Mais tout de suite elle baissa les yeux sous le regard de son père.

— Est-ce un blâme ? demanda-t-il amèrement, voulez-vous dire que je suis responsable de votre réclusion ? Bien que cela fût pour moi un supplice, ne vous ai-je pas conduite au bal durant tout un hiver, et si je refuse maintenant toute invitation, n’est-ce pas sur vos prières et parce que vous m’avez déclaré que les veilles vous fatiguaient ?

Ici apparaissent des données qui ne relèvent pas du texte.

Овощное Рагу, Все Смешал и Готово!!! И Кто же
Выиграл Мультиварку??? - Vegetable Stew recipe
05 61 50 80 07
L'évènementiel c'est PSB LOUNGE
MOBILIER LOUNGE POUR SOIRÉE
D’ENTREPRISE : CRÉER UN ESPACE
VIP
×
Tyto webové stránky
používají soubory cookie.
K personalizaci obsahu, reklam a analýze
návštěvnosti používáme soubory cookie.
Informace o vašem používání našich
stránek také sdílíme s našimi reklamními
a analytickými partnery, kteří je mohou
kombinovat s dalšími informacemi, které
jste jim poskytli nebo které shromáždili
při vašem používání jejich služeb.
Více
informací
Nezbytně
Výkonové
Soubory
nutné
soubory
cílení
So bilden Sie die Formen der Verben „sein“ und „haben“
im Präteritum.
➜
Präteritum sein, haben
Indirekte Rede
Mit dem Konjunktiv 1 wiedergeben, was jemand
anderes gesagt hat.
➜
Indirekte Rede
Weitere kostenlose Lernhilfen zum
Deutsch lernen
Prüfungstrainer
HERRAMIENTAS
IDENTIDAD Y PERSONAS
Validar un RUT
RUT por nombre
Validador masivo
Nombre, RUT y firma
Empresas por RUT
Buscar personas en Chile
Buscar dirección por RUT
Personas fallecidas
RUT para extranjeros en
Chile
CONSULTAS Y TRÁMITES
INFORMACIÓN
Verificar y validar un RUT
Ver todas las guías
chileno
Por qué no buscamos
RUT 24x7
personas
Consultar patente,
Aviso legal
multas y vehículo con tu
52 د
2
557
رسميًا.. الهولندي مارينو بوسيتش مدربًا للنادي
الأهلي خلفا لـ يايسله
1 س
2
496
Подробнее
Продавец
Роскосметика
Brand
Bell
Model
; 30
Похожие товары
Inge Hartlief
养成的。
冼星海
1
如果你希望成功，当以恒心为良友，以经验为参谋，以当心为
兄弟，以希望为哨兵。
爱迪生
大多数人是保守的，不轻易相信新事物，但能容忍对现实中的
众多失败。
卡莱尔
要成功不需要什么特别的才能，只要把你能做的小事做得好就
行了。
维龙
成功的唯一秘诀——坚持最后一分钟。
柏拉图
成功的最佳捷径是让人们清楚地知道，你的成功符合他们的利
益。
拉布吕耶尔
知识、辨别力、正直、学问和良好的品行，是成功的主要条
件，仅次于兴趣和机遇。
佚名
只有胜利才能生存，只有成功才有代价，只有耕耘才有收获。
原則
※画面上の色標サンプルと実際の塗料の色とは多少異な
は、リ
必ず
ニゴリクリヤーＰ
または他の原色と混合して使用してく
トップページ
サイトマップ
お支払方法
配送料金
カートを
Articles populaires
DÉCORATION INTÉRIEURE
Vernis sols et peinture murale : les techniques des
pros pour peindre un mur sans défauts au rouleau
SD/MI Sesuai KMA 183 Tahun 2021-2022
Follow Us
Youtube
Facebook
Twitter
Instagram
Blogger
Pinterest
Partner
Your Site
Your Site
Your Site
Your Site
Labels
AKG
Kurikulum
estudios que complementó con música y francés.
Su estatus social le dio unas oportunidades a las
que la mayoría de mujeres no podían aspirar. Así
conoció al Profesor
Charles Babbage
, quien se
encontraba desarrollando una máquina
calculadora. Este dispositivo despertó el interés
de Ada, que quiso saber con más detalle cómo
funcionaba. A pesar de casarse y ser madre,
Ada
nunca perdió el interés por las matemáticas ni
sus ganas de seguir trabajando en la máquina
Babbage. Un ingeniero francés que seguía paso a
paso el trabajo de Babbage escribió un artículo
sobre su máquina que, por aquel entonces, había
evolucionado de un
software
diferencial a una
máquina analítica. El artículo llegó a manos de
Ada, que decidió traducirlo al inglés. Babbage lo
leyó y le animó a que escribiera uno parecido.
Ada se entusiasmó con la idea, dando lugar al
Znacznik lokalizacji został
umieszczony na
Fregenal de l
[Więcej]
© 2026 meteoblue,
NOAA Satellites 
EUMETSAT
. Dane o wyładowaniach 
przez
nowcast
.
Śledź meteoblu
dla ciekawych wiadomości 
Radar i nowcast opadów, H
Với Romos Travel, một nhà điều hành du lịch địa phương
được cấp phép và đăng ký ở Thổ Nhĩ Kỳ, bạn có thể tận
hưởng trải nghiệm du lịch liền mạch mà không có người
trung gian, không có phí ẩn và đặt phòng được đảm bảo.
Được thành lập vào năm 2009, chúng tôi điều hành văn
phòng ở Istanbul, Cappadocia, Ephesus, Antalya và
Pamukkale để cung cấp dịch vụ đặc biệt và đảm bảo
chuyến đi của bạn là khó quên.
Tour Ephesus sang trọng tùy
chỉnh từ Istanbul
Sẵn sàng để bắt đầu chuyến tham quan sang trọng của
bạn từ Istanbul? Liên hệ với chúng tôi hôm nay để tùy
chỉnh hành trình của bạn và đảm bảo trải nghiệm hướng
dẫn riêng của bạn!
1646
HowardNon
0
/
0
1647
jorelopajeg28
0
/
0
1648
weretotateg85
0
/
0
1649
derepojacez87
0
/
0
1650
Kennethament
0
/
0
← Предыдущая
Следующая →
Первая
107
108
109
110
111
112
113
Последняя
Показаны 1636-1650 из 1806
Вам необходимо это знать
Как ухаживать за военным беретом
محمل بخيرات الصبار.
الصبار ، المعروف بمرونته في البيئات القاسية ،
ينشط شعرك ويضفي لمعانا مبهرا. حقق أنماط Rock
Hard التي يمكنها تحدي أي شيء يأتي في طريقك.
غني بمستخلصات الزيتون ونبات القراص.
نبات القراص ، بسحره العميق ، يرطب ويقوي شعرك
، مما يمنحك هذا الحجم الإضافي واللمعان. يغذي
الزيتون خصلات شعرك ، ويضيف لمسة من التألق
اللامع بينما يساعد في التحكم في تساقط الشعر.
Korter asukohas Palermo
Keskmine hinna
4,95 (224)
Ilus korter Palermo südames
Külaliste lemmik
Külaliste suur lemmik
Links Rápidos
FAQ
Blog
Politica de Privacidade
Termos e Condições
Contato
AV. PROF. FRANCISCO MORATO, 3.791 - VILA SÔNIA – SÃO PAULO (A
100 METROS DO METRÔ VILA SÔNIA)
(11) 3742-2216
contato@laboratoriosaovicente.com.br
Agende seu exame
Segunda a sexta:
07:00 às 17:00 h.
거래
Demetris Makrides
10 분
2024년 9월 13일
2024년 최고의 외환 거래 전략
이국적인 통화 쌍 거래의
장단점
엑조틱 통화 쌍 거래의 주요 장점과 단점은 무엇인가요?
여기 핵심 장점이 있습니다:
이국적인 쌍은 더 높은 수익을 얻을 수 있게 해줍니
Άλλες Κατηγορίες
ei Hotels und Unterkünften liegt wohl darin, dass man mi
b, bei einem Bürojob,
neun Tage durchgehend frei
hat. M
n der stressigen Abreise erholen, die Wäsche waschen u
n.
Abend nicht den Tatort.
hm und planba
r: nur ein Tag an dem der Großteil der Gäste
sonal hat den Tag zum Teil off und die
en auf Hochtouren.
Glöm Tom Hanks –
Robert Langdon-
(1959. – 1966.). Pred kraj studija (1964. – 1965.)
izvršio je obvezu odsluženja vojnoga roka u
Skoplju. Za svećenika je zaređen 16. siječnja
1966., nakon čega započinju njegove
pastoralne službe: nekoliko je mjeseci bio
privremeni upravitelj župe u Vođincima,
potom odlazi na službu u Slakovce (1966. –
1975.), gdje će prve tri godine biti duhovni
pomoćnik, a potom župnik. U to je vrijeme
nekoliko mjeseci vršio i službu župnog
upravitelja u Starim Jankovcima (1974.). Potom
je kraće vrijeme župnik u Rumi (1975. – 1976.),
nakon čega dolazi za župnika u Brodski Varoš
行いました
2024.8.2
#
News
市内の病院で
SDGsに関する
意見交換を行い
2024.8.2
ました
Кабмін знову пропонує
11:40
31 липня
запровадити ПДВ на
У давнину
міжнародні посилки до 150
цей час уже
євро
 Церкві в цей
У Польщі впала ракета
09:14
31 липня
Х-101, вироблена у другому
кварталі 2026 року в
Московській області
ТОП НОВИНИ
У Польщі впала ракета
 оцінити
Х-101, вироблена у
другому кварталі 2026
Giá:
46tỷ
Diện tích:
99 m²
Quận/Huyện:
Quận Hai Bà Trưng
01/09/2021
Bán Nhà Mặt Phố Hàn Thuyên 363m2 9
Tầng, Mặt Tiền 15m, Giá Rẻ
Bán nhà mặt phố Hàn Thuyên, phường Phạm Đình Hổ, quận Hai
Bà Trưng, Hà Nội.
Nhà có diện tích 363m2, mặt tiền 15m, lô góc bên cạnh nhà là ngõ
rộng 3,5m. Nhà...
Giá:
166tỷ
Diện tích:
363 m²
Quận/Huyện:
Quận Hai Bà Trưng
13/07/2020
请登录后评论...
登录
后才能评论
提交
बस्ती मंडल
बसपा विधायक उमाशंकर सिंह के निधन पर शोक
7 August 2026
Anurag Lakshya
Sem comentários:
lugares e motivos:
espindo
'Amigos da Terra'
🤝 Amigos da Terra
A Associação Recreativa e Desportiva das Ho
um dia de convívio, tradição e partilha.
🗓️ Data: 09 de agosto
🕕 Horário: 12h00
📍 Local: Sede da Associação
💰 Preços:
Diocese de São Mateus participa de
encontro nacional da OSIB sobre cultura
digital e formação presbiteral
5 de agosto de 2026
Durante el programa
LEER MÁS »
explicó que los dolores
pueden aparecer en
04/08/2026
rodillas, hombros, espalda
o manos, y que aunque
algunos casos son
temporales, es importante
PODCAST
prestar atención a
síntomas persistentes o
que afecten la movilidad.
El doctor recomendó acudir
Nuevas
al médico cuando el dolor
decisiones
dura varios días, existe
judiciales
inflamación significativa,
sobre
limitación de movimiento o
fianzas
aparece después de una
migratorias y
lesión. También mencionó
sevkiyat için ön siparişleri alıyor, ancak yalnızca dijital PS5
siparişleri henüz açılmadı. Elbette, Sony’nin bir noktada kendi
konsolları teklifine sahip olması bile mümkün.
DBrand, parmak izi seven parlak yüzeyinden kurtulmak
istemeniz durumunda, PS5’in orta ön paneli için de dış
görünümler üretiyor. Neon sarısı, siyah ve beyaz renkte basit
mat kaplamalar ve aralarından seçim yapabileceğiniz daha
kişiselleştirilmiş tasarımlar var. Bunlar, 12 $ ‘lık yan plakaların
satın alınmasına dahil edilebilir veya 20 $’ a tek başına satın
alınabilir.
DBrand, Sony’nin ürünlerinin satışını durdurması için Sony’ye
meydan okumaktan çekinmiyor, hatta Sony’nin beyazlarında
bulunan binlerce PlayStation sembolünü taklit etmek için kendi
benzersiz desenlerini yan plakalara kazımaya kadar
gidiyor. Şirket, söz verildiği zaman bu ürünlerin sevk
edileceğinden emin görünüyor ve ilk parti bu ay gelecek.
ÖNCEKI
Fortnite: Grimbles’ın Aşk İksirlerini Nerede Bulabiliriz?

— Je le reconnais, je ne vous accuse pas, je ne vous reproche rien, affirma Laurence, reculant devant une vérité trop cruelle ; je voulais dire simplement qu’étant votre fille, il n’est pas étonnant que j’aie les mêmes goûts que vous.

— Ce qui est naturel à mon âge ne l’est pas au vôtre et je ne vous ai jamais conseillé de m’imiter. Moi, j’ai fini mon temps, mais vous êtes toute jeune encore et vous n’avez aucun motif pour vous retirer ainsi du monde.

— Ne suis-je pas libre d’organiser comme il me plaît ma vie ? dit Laurence excédée ; telle qu’elle est, elle me convient et je ne me plains pas, je ne demande rien.

— Vous trouvez-vous vraiment si heureuse ? reprit le colonel en haussant les épaules, et ne voyez-vous pas le mal que vous me faites avec votre pâleur, vos yeux cernés, votre expression triste ? Je vous le dis, ce qui vous tue c’est votre solitude et je ne supporterai pas que vous viviez dans une telle retraite, toujours enfermée dans votre chambre, passant des journées entières plongée dans vos sales bouquins que je finirai pas jeter à la rue.

— Oh ! ce serait le comble ! s’écria Laurence avec une violence qu’elle regretta tout aussitôt en voyant le visage de son père se décomposer.

Le colonel asséna sur la table un coup de poing furieux qui fit vibrer les verres.